The question thus lies that would be the situation in countries with lesser resources and many more number of applicants both because of population pressure and intelligent minds.

Trivial patents

Computer software is a complex component which generally comprises of several million lines of code having the potential of thousands of inventions, any of which is capable of being patented. It depends upon a vast range of technologies which evolve rapidly and gets replaced in markets even before the previous becomes redundant, so such two or more inventions can simultaneously survive in the market.

This leads to grant of patent to trivial patents and patents are sometimes allowed on inventions that appear to be trivial extensions of existing technologies .

Shorter term

The basis of granting patent to software (to foster the growth and evolution of the industry) is defeated as even if software meets the technological criteria for patent protection, such protection would be useless because of the very short market life of software.

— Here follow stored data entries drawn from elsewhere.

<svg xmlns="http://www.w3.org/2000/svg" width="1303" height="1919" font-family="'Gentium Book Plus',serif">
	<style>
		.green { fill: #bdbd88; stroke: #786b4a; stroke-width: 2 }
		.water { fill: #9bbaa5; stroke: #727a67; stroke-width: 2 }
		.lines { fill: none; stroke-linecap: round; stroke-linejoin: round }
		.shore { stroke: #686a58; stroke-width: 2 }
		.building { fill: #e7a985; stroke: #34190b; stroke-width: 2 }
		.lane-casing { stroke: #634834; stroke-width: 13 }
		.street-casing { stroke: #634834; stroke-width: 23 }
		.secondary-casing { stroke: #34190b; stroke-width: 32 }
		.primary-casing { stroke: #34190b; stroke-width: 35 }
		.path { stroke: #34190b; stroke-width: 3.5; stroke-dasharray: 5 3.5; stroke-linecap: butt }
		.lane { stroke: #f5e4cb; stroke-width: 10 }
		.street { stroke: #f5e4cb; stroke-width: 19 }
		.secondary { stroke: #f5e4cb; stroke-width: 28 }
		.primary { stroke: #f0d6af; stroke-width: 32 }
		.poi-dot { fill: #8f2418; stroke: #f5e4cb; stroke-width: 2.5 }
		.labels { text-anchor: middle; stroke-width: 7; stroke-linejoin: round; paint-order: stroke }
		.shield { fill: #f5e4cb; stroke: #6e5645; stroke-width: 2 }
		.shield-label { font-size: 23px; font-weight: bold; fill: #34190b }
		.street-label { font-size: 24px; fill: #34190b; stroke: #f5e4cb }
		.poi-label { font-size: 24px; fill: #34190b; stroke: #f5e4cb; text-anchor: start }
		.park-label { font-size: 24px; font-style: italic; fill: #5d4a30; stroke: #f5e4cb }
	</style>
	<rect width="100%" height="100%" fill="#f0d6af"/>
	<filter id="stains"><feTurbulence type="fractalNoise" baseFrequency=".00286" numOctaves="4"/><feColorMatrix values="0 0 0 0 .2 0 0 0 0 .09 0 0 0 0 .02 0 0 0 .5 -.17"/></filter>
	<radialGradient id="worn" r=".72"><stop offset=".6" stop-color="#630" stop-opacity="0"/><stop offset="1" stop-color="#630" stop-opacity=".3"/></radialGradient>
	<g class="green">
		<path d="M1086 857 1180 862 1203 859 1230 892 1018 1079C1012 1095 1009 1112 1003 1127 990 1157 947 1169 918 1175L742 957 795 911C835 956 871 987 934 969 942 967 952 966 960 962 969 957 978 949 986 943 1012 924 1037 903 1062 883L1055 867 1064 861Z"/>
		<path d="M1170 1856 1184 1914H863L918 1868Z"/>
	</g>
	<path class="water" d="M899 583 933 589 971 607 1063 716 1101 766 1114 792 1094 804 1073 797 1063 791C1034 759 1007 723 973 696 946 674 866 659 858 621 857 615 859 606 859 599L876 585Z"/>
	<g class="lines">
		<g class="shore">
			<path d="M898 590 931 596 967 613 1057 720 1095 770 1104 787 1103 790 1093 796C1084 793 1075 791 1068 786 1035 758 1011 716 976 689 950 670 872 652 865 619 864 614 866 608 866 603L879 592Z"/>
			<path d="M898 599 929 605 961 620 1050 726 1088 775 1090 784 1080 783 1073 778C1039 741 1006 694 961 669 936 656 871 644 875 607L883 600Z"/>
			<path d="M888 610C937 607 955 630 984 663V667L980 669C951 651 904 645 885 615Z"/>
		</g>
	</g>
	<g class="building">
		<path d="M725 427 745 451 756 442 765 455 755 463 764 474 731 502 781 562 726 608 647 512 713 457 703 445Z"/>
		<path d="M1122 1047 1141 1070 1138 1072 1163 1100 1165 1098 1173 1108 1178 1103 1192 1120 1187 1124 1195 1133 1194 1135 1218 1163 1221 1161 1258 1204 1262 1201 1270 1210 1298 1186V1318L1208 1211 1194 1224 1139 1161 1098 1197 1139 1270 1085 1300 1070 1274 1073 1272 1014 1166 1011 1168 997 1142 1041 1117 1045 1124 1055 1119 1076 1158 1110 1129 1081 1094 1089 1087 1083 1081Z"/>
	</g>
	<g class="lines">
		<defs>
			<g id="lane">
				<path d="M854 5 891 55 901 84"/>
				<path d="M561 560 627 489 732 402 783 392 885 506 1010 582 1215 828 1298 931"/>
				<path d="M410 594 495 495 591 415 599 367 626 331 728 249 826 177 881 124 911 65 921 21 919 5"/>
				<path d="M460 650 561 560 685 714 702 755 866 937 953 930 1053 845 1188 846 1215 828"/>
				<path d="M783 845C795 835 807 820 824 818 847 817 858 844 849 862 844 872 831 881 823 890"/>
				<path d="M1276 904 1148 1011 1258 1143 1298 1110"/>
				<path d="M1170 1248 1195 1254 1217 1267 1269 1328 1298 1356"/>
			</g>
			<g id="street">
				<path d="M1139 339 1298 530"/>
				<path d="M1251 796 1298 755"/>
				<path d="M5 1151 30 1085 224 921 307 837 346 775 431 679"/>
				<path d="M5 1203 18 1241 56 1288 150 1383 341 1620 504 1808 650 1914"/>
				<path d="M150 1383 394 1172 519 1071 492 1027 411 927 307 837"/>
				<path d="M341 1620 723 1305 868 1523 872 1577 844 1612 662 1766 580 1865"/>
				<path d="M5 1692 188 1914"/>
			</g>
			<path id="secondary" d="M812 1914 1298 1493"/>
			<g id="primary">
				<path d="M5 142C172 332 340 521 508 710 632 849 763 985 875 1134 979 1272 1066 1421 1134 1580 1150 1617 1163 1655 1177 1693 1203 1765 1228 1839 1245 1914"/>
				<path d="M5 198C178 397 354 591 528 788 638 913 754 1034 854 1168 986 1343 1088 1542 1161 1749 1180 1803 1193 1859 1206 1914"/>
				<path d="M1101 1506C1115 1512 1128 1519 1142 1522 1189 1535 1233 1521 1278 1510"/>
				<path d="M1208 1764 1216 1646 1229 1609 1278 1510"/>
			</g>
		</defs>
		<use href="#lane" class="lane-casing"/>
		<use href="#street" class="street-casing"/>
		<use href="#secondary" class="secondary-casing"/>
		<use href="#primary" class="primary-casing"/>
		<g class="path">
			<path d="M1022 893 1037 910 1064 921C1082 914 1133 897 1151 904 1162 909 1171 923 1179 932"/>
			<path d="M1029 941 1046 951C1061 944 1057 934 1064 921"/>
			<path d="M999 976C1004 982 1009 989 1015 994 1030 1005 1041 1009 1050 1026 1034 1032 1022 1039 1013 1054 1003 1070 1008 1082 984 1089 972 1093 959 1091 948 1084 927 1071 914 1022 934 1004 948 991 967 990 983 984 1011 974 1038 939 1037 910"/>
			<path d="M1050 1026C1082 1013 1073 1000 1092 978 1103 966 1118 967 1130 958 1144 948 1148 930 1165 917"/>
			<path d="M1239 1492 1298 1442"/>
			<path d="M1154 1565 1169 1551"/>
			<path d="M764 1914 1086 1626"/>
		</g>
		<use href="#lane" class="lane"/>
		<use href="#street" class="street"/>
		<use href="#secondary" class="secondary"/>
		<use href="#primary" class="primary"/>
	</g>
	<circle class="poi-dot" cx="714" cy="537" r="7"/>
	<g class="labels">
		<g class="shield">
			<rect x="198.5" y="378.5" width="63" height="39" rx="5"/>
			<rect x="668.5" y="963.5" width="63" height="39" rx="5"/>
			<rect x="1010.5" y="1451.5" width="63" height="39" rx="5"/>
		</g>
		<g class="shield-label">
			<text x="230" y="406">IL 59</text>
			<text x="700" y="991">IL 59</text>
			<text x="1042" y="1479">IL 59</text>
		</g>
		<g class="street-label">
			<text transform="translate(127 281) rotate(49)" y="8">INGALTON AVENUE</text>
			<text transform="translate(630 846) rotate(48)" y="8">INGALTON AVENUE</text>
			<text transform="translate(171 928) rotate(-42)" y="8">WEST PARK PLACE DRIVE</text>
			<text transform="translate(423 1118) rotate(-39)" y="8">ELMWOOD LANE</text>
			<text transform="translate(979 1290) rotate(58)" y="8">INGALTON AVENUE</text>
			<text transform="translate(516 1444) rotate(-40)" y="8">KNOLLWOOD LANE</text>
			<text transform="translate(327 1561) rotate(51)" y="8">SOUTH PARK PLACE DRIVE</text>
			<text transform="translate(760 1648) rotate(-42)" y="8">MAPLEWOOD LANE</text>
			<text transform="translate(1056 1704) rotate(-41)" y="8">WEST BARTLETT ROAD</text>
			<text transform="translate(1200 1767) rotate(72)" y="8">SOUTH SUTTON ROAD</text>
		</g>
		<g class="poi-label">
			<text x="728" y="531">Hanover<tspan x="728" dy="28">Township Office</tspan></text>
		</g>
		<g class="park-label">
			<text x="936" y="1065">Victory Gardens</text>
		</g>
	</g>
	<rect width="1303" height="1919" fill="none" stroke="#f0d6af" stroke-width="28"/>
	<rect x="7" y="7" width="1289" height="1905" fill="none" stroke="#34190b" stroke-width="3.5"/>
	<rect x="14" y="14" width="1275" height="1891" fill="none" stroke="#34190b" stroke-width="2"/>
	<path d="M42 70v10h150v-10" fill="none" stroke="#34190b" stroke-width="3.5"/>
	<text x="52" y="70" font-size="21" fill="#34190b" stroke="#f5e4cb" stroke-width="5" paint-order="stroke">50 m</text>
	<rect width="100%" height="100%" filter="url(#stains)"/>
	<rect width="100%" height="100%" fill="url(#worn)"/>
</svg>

A great deal of debate surrounds the validity of the grant of twenty years protection versus lifetime plus sixty years for copyright. A valid view is that twenty years of monopoly rights is preposterous in an industry where the rate of turnover of technology is less than a year or so.

NOTE: A new idea is emerging. Through the study of patent protection all over the world and the views of the future IPR a concept of combining both the patent and copyright regime is coming up.

And one of the arguments is that ff software is both functional and expressive, then software is susceptible to protection by patent and copyright law both or some hybrid of the two .



Software industry has a very characteristic nature which makes it extremely vulnerable to being easily monopolized. Some of these are interoperability and compatibility problems, the low cost of massive reproduction of software, the difficulty of inspecting software distributed without the source code, and the rapid evolution of the market. Copyright supplements these characteristics whereas patents are restrictive.

However, in the present competitive economy, patent protection is viewed as a trade-off between the need to encourage innovation and the necessary evil of allowing a temporary monopoly to the innovator. It additionally helps in fighting the menace and commercial loss caused by piracy. Unlike copyright that protects only the final work, software patent protect the imitation of features, elementary ideas. Software patents, by allowing its holders to claim even elementary ideas, constitutes an extremely powerful monopoly-creating instrument as the holder of patent can prevent the selling of all software implementing the patented idea – whatever the application domains can be!

These all arguments and the study of trend all over the world give away the fact that software patenting is now coming in larger use and countries with higher technological advances are preferring the option of patenting, and thus the first postulate that the countries all over the globe are preferring copyright only stands negated.

However it would be wrong to say that copyright for software should be done away with entirely. The scenario above sketches a rosy picture but only for the giants in the field and well to do off countries. It is still a hindrance for development which is the spirit of the Intellectual Property and the object of protecting them and still for a wholesome effect the problems of open source and fair usage needs to be worked out.

Not only that; for the countries like India and other developing nations and the individuals and industries within patenting is a lengthy and costly affair. Moreover allowing patenting of software would give a fatal blow to advances of small and medium enterprises that do not have a large defensive patent portfolio. Thus there is still a long way for the patents to go and be called the best and the only existing mode of protection for software.

Thus the second postulate is correct as it reflects that out of the two options the one which suits the utility of a nation and the IPR holders must be ultimately used.